Instructions for the task
Provide only the number of lines in the following data that contain "position".

Source information
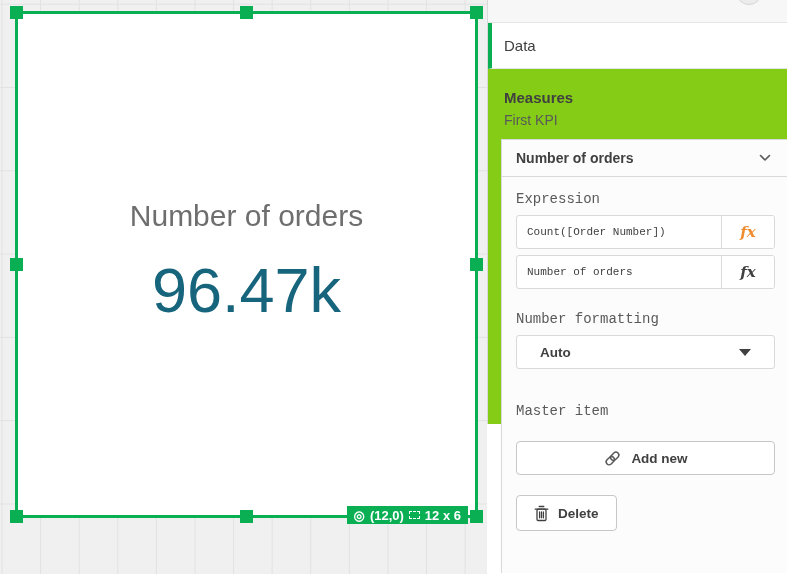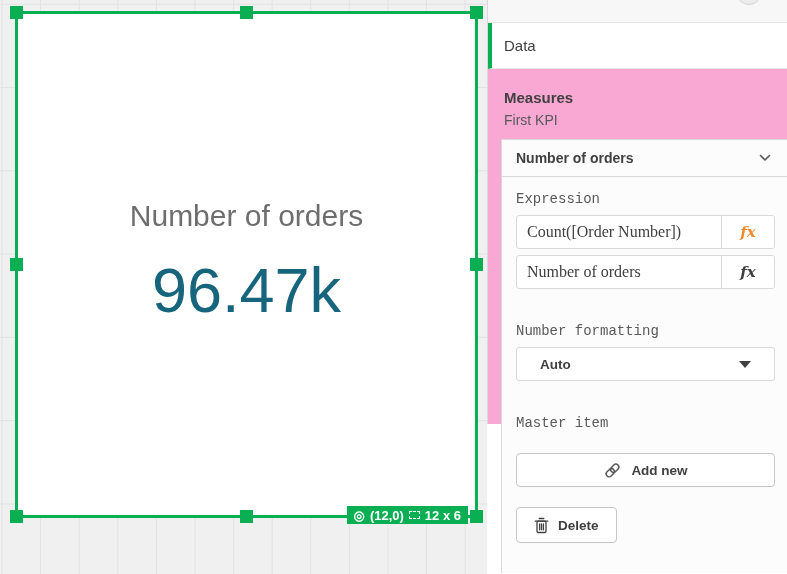--- a/index.html
+++ b/index.html
@@ -36,21 +36,21 @@
     position:absolute; right:7px; bottom:-9px; height:18px;
     background:#0aaf54; color:#fff; font-size:13px; font-weight:bold;
     display:flex; align-items:center; gap:5px; padding:0 7px; white-space:nowrap;
   }
   .badge-target { font-size:13px; line-height:13px; }
   .badge-rect { display:inline-block; width:11px; height:8px; border:1px dashed #fff; }
 
   
   .panel {
     position:absolute; left:487px; top:0; width:300px; height:424px;
-    background:#f9a8d4; border-left:1px solid #d9d9d9; color:#404040;
+    background:#84cc16; border-left:1px solid #d9d9d9; color:#404040;
   }
   .top-strip { position:relative; height:23px; background:#f7f7f7;
     border-bottom:1px solid #e6e6e6; overflow:hidden; }
   .collapse-pill { position:absolute; right:25px; top:-21px; width:26px; height:26px;
     border-radius:50%; background:#ececec; border:1px solid #d4d4d4; }
   .data-tab { height:46px; background:#fff; border-bottom:1px solid #e6e6e6;
     border-left:4px solid #0aaf54; display:flex; align-items:center;
     padding-left:12px; font-size:15px; color:#404040; cursor:pointer; }
   .section-head { padding:20px 16px 10px 16px; }
   .sec-title { font-size:15px; font-weight:bold; line-height:18px; color:#404040; }
@@ -60,28 +60,28 @@
     border-left:1px solid #d9d9d9; background:#fcfcfc; min-height:434px; }
   .acc-header { height:37px; border-bottom:1px solid #d9d9d9; display:flex;
     align-items:center; justify-content:space-between; padding:0 16px 0 14px;
     font-size:14px; font-weight:bold; cursor:pointer; }
   .acc-body { padding:12px 12px 0 14px; }
 
   .field-label { font-size:14px; color:#595959; line-height:20px;font-family:Liberation Mono, monospace; }
   .input-group { display:flex; height:34px; margin:6px 0 0 0; background:#fff;
     border:1px solid #d9d9d9; border-radius:3px; overflow:hidden; }
   .input-group input { flex:1; min-width:0; border:none; outline:none;
-    padding:0 10px; font-size:16px; color:#404040; background:transparent;
-    font-family:Liberation Serif, serif; }
+    padding:0 10px; font-size:11px; color:#404040; background:transparent;
+    font-family:Liberation Mono, monospace; }
   .fx-btn { width:53px; border:none; border-left:1px solid #d9d9d9; background:#fff;
     display:flex; align-items:center; justify-content:center; cursor:pointer; }
   .fx { font-family:"DejaVu Serif", serif; font-style:italic; font-weight:bold;
     font-size:15px; color:#404040; }
   .fx.orange { color:#f08b2e; }
-  .mt26 { margin-top:26px; } .mt24 { margin-top:32px; } .mt32 { margin-top:32px; }
+  .mt26 { margin-top:26px; } .mt24 { margin-top:20px; } .mt32 { margin-top:32px; }
 
   .dropdown { display:flex; align-items:center; justify-content:space-between;
     height:34px; margin-top:6px; padding:0 23px; background:#fff;
     border:1px solid #d9d9d9; border-radius:3px; cursor:pointer;
     font-size:13.5px; font-weight:bold; color:#404040; }
   .caret-down { width:0; height:0; border-left:6px solid transparent;
     border-right:6px solid transparent; border-top:7px solid #404040; }
 
   .btn { display:flex; align-items:center; justify-content:center; gap:9px;
     height:34px; background:#fff; border:1px solid #c7c7c7; border-radius:4px;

Exercise solution
4